Looking around, the proof was in the punters: It was sparser than John Travolta’s actual hairline.

How important is social media to you guys? “Dependent!” admitted Katerina. Fathin nodded in agreement. “Yes, either consciously or unconsciously,” she said.

Can you teach someone to be an influencer?

You mean, like tips and tricks?

No, we want to know if you can teach someone to have a following.

Silence. Fathin offered a diplomatic response:

“I follow people for their personality and energy. Lifestyle, mixture, fashion — that type of stuff. I look to see what’s relatable, what I could pull off. I look for inspiration.”

Why do you think they’ve put this event on today?

“I have no idea,” said Amir, causing the whole group to laugh.

“Yeah, why?! What is it for?” asked Katerina.

Finally, the group chimed together: Syok sendiri (Malay for essentially, giving yourself a pat on the back).
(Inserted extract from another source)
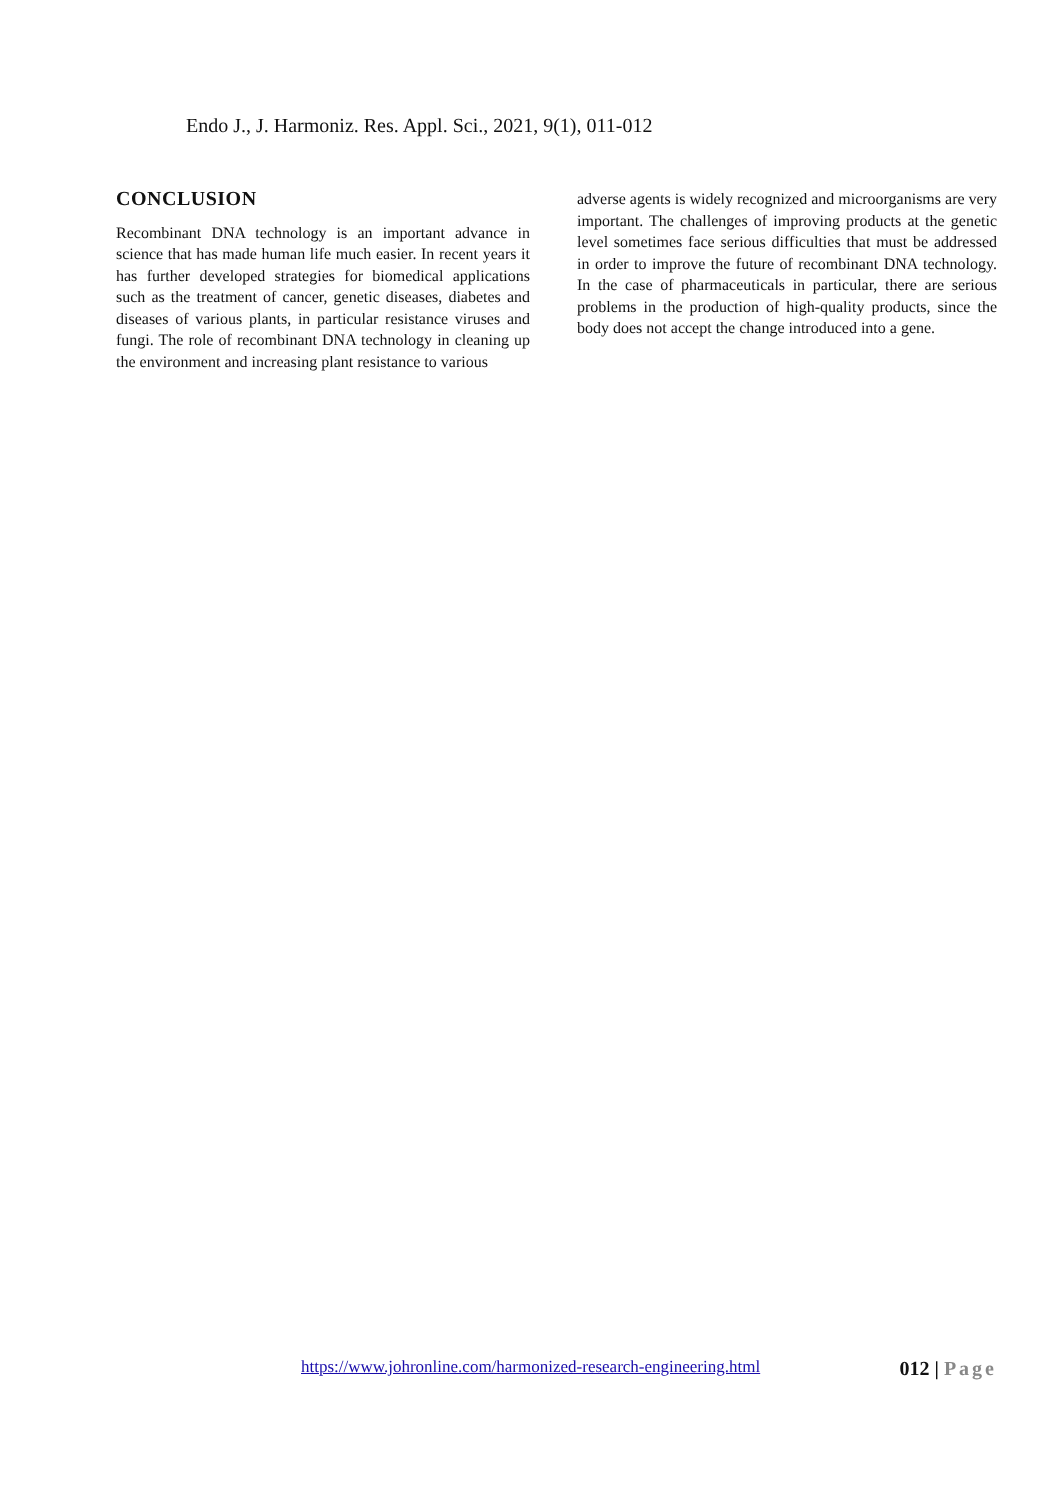Endo J., J. Harmoniz. Res. Appl. Sci., 2021, 9(1), 011-012
CONCLUSION
Recombinant DNA technology is an important advance in science that has made human life much easier. In recent years it has further developed strategies for biomedical applications such as the treatment of cancer, genetic diseases, diabetes and diseases of various plants, in particular resistance viruses and fungi. The role of recombinant DNA technology in cleaning up the environment and increasing plant resistance to various
adverse agents is widely recognized and microorganisms are very important. The challenges of improving products at the genetic level sometimes face serious difficulties that must be addressed in order to improve the future of recombinant DNA technology. In the case of pharmaceuticals in particular, there are serious problems in the production of high-quality products, since the body does not accept the change introduced into a gene.
https://www.johronline.com/harmonized-research-engineering.html 012 | Page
Babel Fit, quite honestly one of the nicest, most luxurious gyms you’ll find in Kuala Lumpur, known for their beautiful lighting, fancy hair dryers, and penthouse views, had a small kiosk.

via Coconuts KL
via Coconuts KL

What the hell are you guys doing here, we wondered? Event organizers seemed to be checking the gym off their checklist, but why would the gym bother, we wonder?

For the hundredth time that day we wondered: What exactly are these guys trying to communicate to the people who happen to stumble upon this “festival”?

“You’re forgetting to ask yourself the most important question,” said one of our must trusted minds when it comes to popular culture. “Do influencers actually influence?”

“Look around, this is corporate jumping on the fat of an influencer about two years too late.”

We walked by a makeup tutorial lesson. Alright, if we can’t hide our disdain, maybe we can at least learn to hide our eye-bags.

via Coconuts KL
via Coconuts KL

“The more time you spend doing your makeup, the better it looks,” the influencer informed an audience of 12. Right.

Looking around KLCC, it dawned on us that whoever dreamed up this event had taken their eyes off the prize: Unable to differentiate between creative, creator, and person who stands in front of a wall with soft-serve ice cream, they instead gave them all the impression they were of equal interest because they exist with similar metrics on the same platform.

The 18-25 demographic don’t need a checklist to make something cool or not. It is, or it isn’t. To paraphrase young Fathin, who we had met earlier: It’s an “energy.”

Instead of engaging actual creatives and creators to make their own festival, in whatever form that would have taken on, corporate hired out a convention center hall, and tried to dictate to “the yoof” what they liked, and nobody seemed to be buying it.

It was a keg stand hosted by your school narc: Yes, there was beer, sure there were people, but something didn’t seem quite right.

Two weeks later, a PDF arrived mysteriously in our inbox, from an unnamed sender: It was IN Festival’s event deck. Jesus. H. Christ.

Turns out, three months is exactly the amount of time they had to throw something as ambitious as a regional pop-culture festival together. Their projections of vendors, attendees, and general layout were grossly miscalculated. Bean bag renderings will never quite be able to capture how stark, and lonely they will look in artificial, fluorescent lighting.